Le Web regorge de statistiques en tout genre. Jeff Stotts, préparateur physique, « s’amuse » depuis plusieurs saisons à comptabiliser le nombre de matches manqués pour cause de blessure en NBA. Après neuf semaines de compétition en 2025-2026, il avance ainsi 2274 matches manqués au total, contre 2147 à la même époque la saison dernière.

« Le nombre de blessures survenues en matches a baissé, c’est irréfutable de notre côté », oppose Drew Galbraith, chargé de la branche Santé des joueurs pour la ligue nord-américaine, conscient d’utiliser un prisme différent. S’il concède bien que le nombre de matches manqués est en augmentation, ce serait en raison du « nombre de joueurs blessés depuis la saison dernière (Tatum, Haliburton, Irving…) ou qui l’ont été pendant l’intersaison. » Les divergences d’interprétation se rejoignent sur un point : « Les blessures musculaires aux mollets ont augmenté cette saison, acquiesce Galbraith, qui note au passage que celles à la cuisse sont en recul, probablement parce que les staffs sont plus vigilants sur certains aspects physiques que d’autres, selon les tendances. » Toute la difficulté réside dans l’évaluation précise de la gravité des lésions, celle subie par le Français Victor Wembanyama l’ayant par exemple conduit à manquer un mois de compétition.

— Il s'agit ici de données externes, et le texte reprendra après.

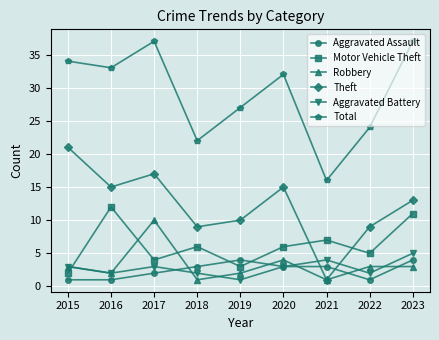

Reading right to left, extract all data points from this chart.

Aggravated Assault: 2023=4	2022=1	2021=3	2020=3	2019=4	2018=3	2017=2	2016=1	2015=1
Motor Vehicle Theft: 2023=11	2022=5	2021=7	2020=6	2019=3	2018=6	2017=4	2016=12	2015=2
Robbery: 2023=3	2022=3	2021=1	2020=4	2019=2	2018=1	2017=10	2016=2	2015=3
Theft: 2023=13	2022=9	2021=1	2020=15	2019=10	2018=9	2017=17	2016=15	2015=21
Aggravated Battery: 2023=5	2022=2	2021=4	2020=3	2019=1	2018=2	2017=3	2016=2	2015=3
Total: 2023=37	2022=24	2021=16	2020=32	2019=27	2018=22	2017=37	2016=33	2015=34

« Le corps des athlètes “lâche” de plus en plus jeune »

La NBA concède par ailleurs que les précautions prises par les franchises mènent à des temps de convalescence bien plus longs. « Ce qui mécaniquement augmente le nombre de matches manqués » , prolonge Galbraith. Du côté des joueurs et entraîneurs, l’enchaînement des compétitions, des matches et leur intensité seraient responsables des blessures et d’une fatigue généralisée, comme le confiait lundi à L’Équipe l’ailier français Bilal Coulibaly.

Un aspect sur lequel la NBA n’aurait pas de réelle prise : « On voit bien que les joueurs allongent leurs saisons avec des compétitions internationales, mais aussi qu’ils se prennent en charge individuellement de plus en plus jeune, dès qu’ils ont 12 ou 13 ans, avec des répétitions et des exercices intenses dont on ne peut mesurer l’impact sur le corps à long terme, livre Galbraith. Mais on constate une tendance à ce que le physique des athlètes “lâche” de plus en plus jeune. C’est observable, mais nous ne sommes pas en capacité de mesurer à quel point cela concerne nos joueurs actuels. »

Toujours pas de saison allégée

Entraîneur des Golden State Warriors, Steve Kerr prône une saison régulière à 72 matches (au lieu de 82). « Cela ferait une grande différence » , avait-il estimé. Ce à quoi la NBA oppose une impossibilité d’application, liée notamment aux droits de diffusion négociés à hauteur de 76 milliards de dollars sur 11 saisons (à partir de 2025).Quid des back-to-back (deux matches en deux soirs)? « Il y a dix ans, il y en avait jusqu’à 22 pour certaines franchises, qui jouaient parfois 4 matches en cinq jours. Désormais nous sommes retombés à 14, et nous avons allongé la saison d’une semaine en 2017,

Et lorsque nous l’avons fait, nous avons constaté une augmentation des blessures en pré-saison, car elle était devenue trop courte. » Impossible, paraît-il, d’allonger la saison d’une ou deux semaines de plus, « en raison du calendrier international », déplorent les dirigeants américains.

Réduire le nombre de matches joués n’est pas au programme des dirigeants. À Las Vegas, Silver avait de surcroît ouvert la porte à un passage à 32 franchises en NBA (avec probablement Seattle et Las Vegas). « Chaque équipe ne disputerait quand même que 82 rencontres de saison régulière, sourit Galbraith. Ce qui n’augment erait pas la charge sur les joueurs. » Encore faudrait-il se préoccuper de l’alléger.